Abstract
This R13 proposal seeks support for a symposium and workshop at the Forsyth Institute October 11-12, 2018
on “The Uncultivable Bacteria”. The overall objective of the Symposium is to increase understanding of the
reasons 30 percent of the bacteria in the human oral cavity, and the majority of bacteria in the environment,
remain “uncultivable” using standard microbiological methods. The problem of “uncultivability” is a major
impediment to both host associated and environmental microbial research. The Candidate Phyla Radiation
(CPR) is a recently recognized subdivision of bacteria representing 15% of bacterial diversity on earth. The
CPR bacteria occur in essentially all environments, including the human oral cavity. To date, no members of
the CPR have been cultured except for 10 isolates representing 5 species of human oral Saccharibacteria
cultured by Forsyth investigators. The information to be presented at the symposium represents a paradigm
shift in approach to culturing CPR and other as-yet-uncultivated groups of bacteria. This symposium and
workshop will train a new cadre of investigators to tackle cultivation rather than attempt to rely solely on
sequencing and in silico analysis. The conference will create a community of investigators who have
previously resided in scientific silos that did not meet or communicate with each other: dental research,
environmental microbiology, microbial ecology, and the life cycles and biology of obligate parasites. The
Symposium will include poster presentations by attendees and talks by: Jill Banfield, Stephen Giovannoni, Kim
Lewis, William Wade, Jeffrey Mclean, Floyd Dewhirst, Jessica Mark-Welch, Pallavi Murugkar, Xuesong He and
Angela Douglas. The second day of the conference will be a workshop with live demonstration of the isolation
and cultivation of human oral Saccharibacteria in coculture with appropriate host bacterial species.
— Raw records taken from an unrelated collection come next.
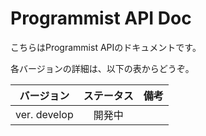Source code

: # Programmist API Doc

こちらはProgrammist APIのドキュメントです。

各バージョンの詳細は、以下の表からどうぞ。

|バージョン|ステータス|備考|
|:-:|:-:|:-:|
|ver. develop|開発中||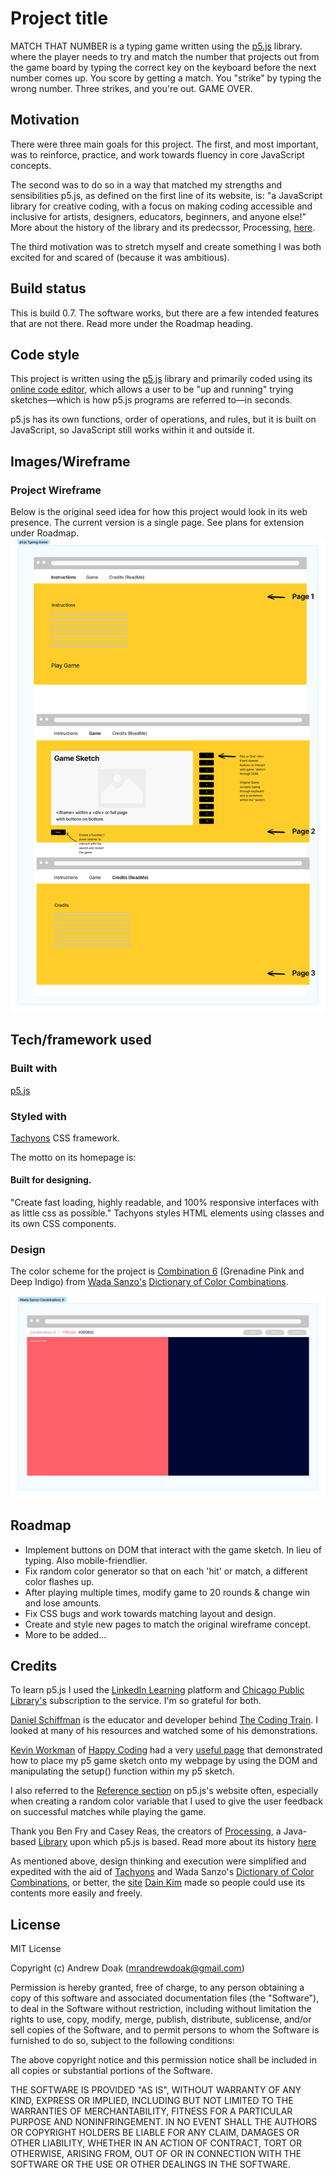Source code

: <!-- MARKDOWN PRIMER -->
<!-- https://meakaakka.medium.com/a-beginners-guide-to-writing-a-kickass-readme-7ac01da88ab3 -->


# Project title
MATCH THAT NUMBER is a typing game written using the [p5.js](https://p5js.org) library. where the player needs to try and match the number that projects out from the game board by typing the correct key on the keyboard before the next number comes up. You score by getting a match. You "strike" by typing the wrong number. Three strikes, and you're out. GAME OVER.

## Motivation
There were three main goals for this project. The first, and most important, was to reinforce, practice, and work towards fluency in core JavaScript concepts. 

The second was to do so in a way that matched my strengths and sensibilities p5.js, as defined on the first line of its website, is: "a JavaScript library for creative coding, with a focus on making coding accessible and inclusive for artists, designers, educators, beginners, and anyone else!" More about the history of the library and its predecssor, Processing, [here](https://cathyatseneca.gitbooks.io/introduction-to-p5-js/content/chapter1.html#).

The third motivation was to stretch myself and create something I was both excited for and scared of (because it was ambitious).


## Build status
This is build 0.7. 
The software works, but there are a few intended features that are not there. Read more under the Roadmap heading.

## Code style
This project is written using the [p5.js](https://p5js.org) library and primarily coded using its [online code editor](https://editor.p5js.org), which allows a user to be "up and running" trying sketches—which is how p5.js programs are referred to—in seconds.

p5.js has its own functions, order of operations, and rules, but it is built on JavaScript, so JavaScript still works within it and outside it.

## Images/Wireframe
### Project Wireframe
Below is the original seed idea for how this project would look in its web presence. The current version is a single page. See plans for extension under Roadmap. 
![Wireframe](assets/images/wireframe.png)

## Tech/framework used
### Built with
[p5.js](https://p5js.org) 

### Styled with
[Tachyons](https://tachyons.io) CSS framework. 

The motto on its homepage is: 
#### Built for designing.
"Create fast loading, highly readable, and 100% responsive interfaces with as little css as possible." Tachyons styles HTML elements using classes and its own CSS components.

### Design
The color scheme for the project is [Combination 6](https://sanzo-wada.dmbk.io/combination/6) (Grenadine Pink and Deep Indigo) from [Wada Sanzo's](https://sanzo-wada.dmbk.io/about) [Dictionary of Color Combinations](https://en.seigensha.com/books/978-4-86152-247-5/).

![Color Scheme](assets/images/color-scheme.png)


## Roadmap
+ Implement buttons on DOM that interact with the game sketch. In lieu of typing. Also mobile-friendlier.
+ Fix random color generator so that on each 'hit' or match, a different color flashes up.
+ After playing multiple times, modify game to 20 rounds & change win and lose amounts.
+ Fix CSS bugs and work towards matching layout and design.
+ Create and style new pages to match the original wireframe concept.
+ More to be added...

<!-- ## Code Example
Show what the library does as concisely as possible, developers should be able to figure out how your project solves their problem by looking at the code example. Make sure the API you are showing off is obvious, and that your code is short and concise.


## Contribute
Let people know how they can contribute into your project. A contributing guideline will be a big plus. -->

## Credits
To learn p5.js I used the [LinkedIn Learning](https://www.linkedin.com/learning/?u=116852650) platform and [Chicago Public Library's](https://www.chipublib.org) subscription to the service. I'm so grateful for both.

[Daniel Schiffman](https://thecodingtrain.com/about) is the educator and developer behind [The Coding Train](https://thecodingtrain.com). I looked at many of his resources and watched some of his demonstrations. 

[Kevin Workman](https://happycoding.io/about/) of [Happy Coding](https://happycoding.io) had a very [useful page](https://happycoding.io/tutorials/p5js/web-dev) that demonstrated how to place my p5 game sketch onto my webpage by using the DOM and manipulating the setup() function within my p5 sketch.

I also referred to the [Reference section](https://p5js.org/reference/) on p5.js's website often, especially when creating a random color variable that I used to give the user feedback on successful matches while playing the game.

Thank you Ben Fry and Casey Reas, the creators of [Processing](https://processing.org), a Java-based [Library](https://en.wikipedia.org/wiki/Processing) upon which p5.js is based. Read more about its history [here](https://medium.com/processing-foundation/a-modern-prometheus-59aed94abe85)

As mentioned above, design thinking and execution were simplified and expedited with the aid of [Tachyons](https://tachyons.io) and Wada Sanzo's [Dictionary of Color Combinations](https://en.seigensha.com/books/978-4-86152-247-5/), or better, the [site](https://sanzo-wada.dmbk.io) [Dain Kim](https://dain.kim) made so people could use its contents more easily and freely.

## License
MIT License

Copyright (c) Andrew Doak (mrandrewdoak@gmail.com)

Permission is hereby granted, free of charge, to any person obtaining a copy
of this software and associated documentation files (the "Software"), to deal
in the Software without restriction, including without limitation the rights
to use, copy, modify, merge, publish, distribute, sublicense, and/or sell
copies of the Software, and to permit persons to whom the Software is
furnished to do so, subject to the following conditions:

The above copyright notice and this permission notice shall be included in all
copies or substantial portions of the Software.

THE SOFTWARE IS PROVIDED "AS IS", WITHOUT WARRANTY OF ANY KIND, EXPRESS OR
IMPLIED, INCLUDING BUT NOT LIMITED TO THE WARRANTIES OF MERCHANTABILITY,
FITNESS FOR A PARTICULAR PURPOSE AND NONINFRINGEMENT. IN NO EVENT SHALL THE
AUTHORS OR COPYRIGHT HOLDERS BE LIABLE FOR ANY CLAIM, DAMAGES OR OTHER
LIABILITY, WHETHER IN AN ACTION OF CONTRACT, TORT OR OTHERWISE, ARISING FROM,
OUT OF OR IN CONNECTION WITH THE SOFTWARE OR THE USE OR OTHER DEALINGS IN THE
SOFTWARE.
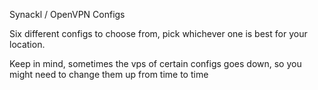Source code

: Synackl / OpenVPN Configs

Six different configs to choose from, pick whichever one is best for your location. 

Keep in mind, sometimes the vps of certain configs goes down, so you might need to change them up from time to time
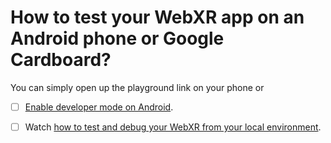 # How to test your WebXR app on an Android phone or Google Cardboard?

You can simply open up the playground link on your phone or 

* [ ] [Enable developer mode on Android](https://developer.android.com/studio/debug/dev-options).
* [ ] Watch [how to test and debug your WebXR from your local environment](https://youtu.be/RaB_Uyqx6Q4?t=1365).

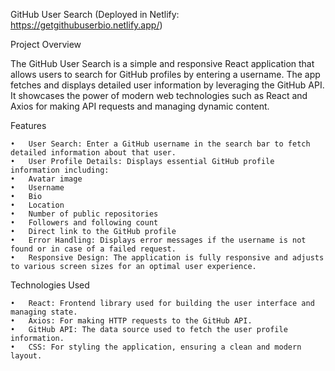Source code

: GitHub User Search (Deployed in Netlify: https://getgithubuserbio.netlify.app/)

Project Overview

The GitHub User Search is a simple and responsive React application that allows users to search for GitHub profiles by entering a username. The app fetches and displays detailed user information by leveraging the GitHub API. It showcases the power of modern web technologies such as React and Axios for making API requests and managing dynamic content.

Features

	•	User Search: Enter a GitHub username in the search bar to fetch detailed information about that user.
	•	User Profile Details: Displays essential GitHub profile information including:
	•	Avatar image
	•	Username
	•	Bio
	•	Location
	•	Number of public repositories
	•	Followers and following count
	•	Direct link to the GitHub profile
	•	Error Handling: Displays error messages if the username is not found or in case of a failed request.
	•	Responsive Design: The application is fully responsive and adjusts to various screen sizes for an optimal user experience.

Technologies Used

	•	React: Frontend library used for building the user interface and managing state.
	•	Axios: For making HTTP requests to the GitHub API.
	•	GitHub API: The data source used to fetch the user profile information.
	•	CSS: For styling the application, ensuring a clean and modern layout.
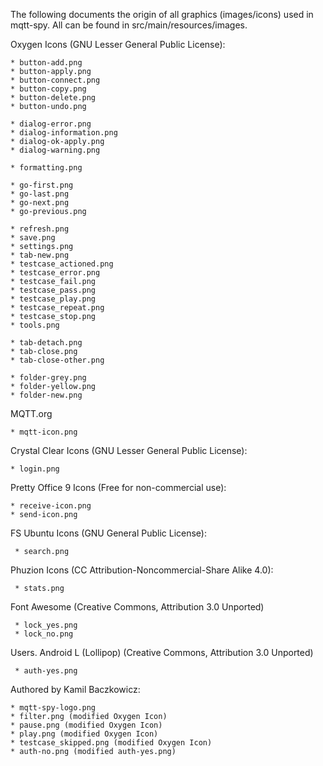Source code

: The following documents the origin of all graphics (images/icons) used in mqtt-spy. All can be found in src/main/resources/images.

Oxygen Icons (GNU Lesser General Public License):

    * button-add.png
    * button-apply.png
    * button-connect.png
    * button-copy.png
    * button-delete.png
    * button-undo.png
    
    * dialog-error.png
    * dialog-information.png  
    * dialog-ok-apply.png
    * dialog-warning.png
    
    * formatting.png
    
    * go-first.png
    * go-last.png
    * go-next.png
    * go-previous.png
    
    * refresh.png
    * save.png
    * settings.png
    * tab-new.png
    * testcase_actioned.png
    * testcase_error.png
    * testcase_fail.png
    * testcase_pass.png
    * testcase_play.png
    * testcase_repeat.png
    * testcase_stop.png
    * tools.png
    
    * tab-detach.png
    * tab-close.png
    * tab-close-other.png
    
    * folder-grey.png
    * folder-yellow.png
    * folder-new.png
    
MQTT.org

	* mqtt-icon.png
	
Crystal Clear Icons (GNU Lesser General Public License):

    * login.png
    
Pretty Office 9 Icons (Free for non-commercial use):

    * receive-icon.png
    * send-icon.png
     
FS Ubuntu Icons (GNU General Public License):

	 * search.png

Phuzion Icons (CC Attribution-Noncommercial-Share Alike 4.0):

	 * stats.png
 	 
Font Awesome (Creative Commons, Attribution 3.0 Unported)

	 * lock_yes.png
	 * lock_no.png

Users. Android L (Lollipop) (Creative Commons, Attribution 3.0 Unported)

     * auth-yes.png
     
Authored by Kamil Baczkowicz:

    * mqtt-spy-logo.png
    * filter.png (modified Oxygen Icon)
    * pause.png (modified Oxygen Icon)
    * play.png (modified Oxygen Icon)  
    * testcase_skipped.png (modified Oxygen Icon)
    * auth-no.png (modified auth-yes.png)

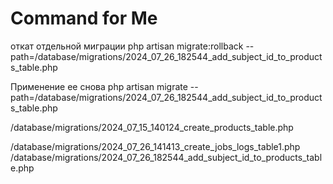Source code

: # Command for Me

откат отдельной миграции
php artisan migrate:rollback --path=/database/migrations/2024_07_26_182544_add_subject_id_to_products_table.php

Применение ее снова
php artisan migrate --path=/database/migrations/2024_07_26_182544_add_subject_id_to_products_table.php


/database/migrations/2024_07_15_140124_create_products_table.php


/database/migrations/2024_07_26_141413_create_jobs_logs_table1.php
/database/migrations/2024_07_26_182544_add_subject_id_to_products_table.php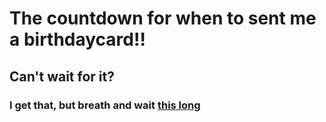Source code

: # The countdown for when to sent me a birthdaycard!!   
## Can't wait for it?
### I get that, but breath and wait [this long](https://loerk.github.io/Countdown/)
Detailed
protocols will be distributed so that all attendees should be able to return to their laboratories and culture
Saccharibacteria from their own mouths. Dissemination of approaches and protocols may enable
widespread cultivation of taxa in the many phyla comprising the CPR. For environmental, industrial an d
medical microbiology, this would be a transformative advance. For example, culturing CPR bacteria would
greatly enhance our understanding of global carbon cycles and the development of biofuels by being able to
utilize isolates of previously uncultured members of microbial dark matter. Knowledge presented in the
symposium will enhance attendee’s approach to cultivating as-yet-uncultured members of the human oral
cavity. Raising the percentage of cultivated organisms would allow a higher percentage of g enomes to be
obtained for oral bacteria. The genome information provides the amino acid sequence of all genes. This
increased information would greatly facilitate investigators mapping proteome and transcriptome data to
species. This would significantly strengthen microbiome studies in dental research.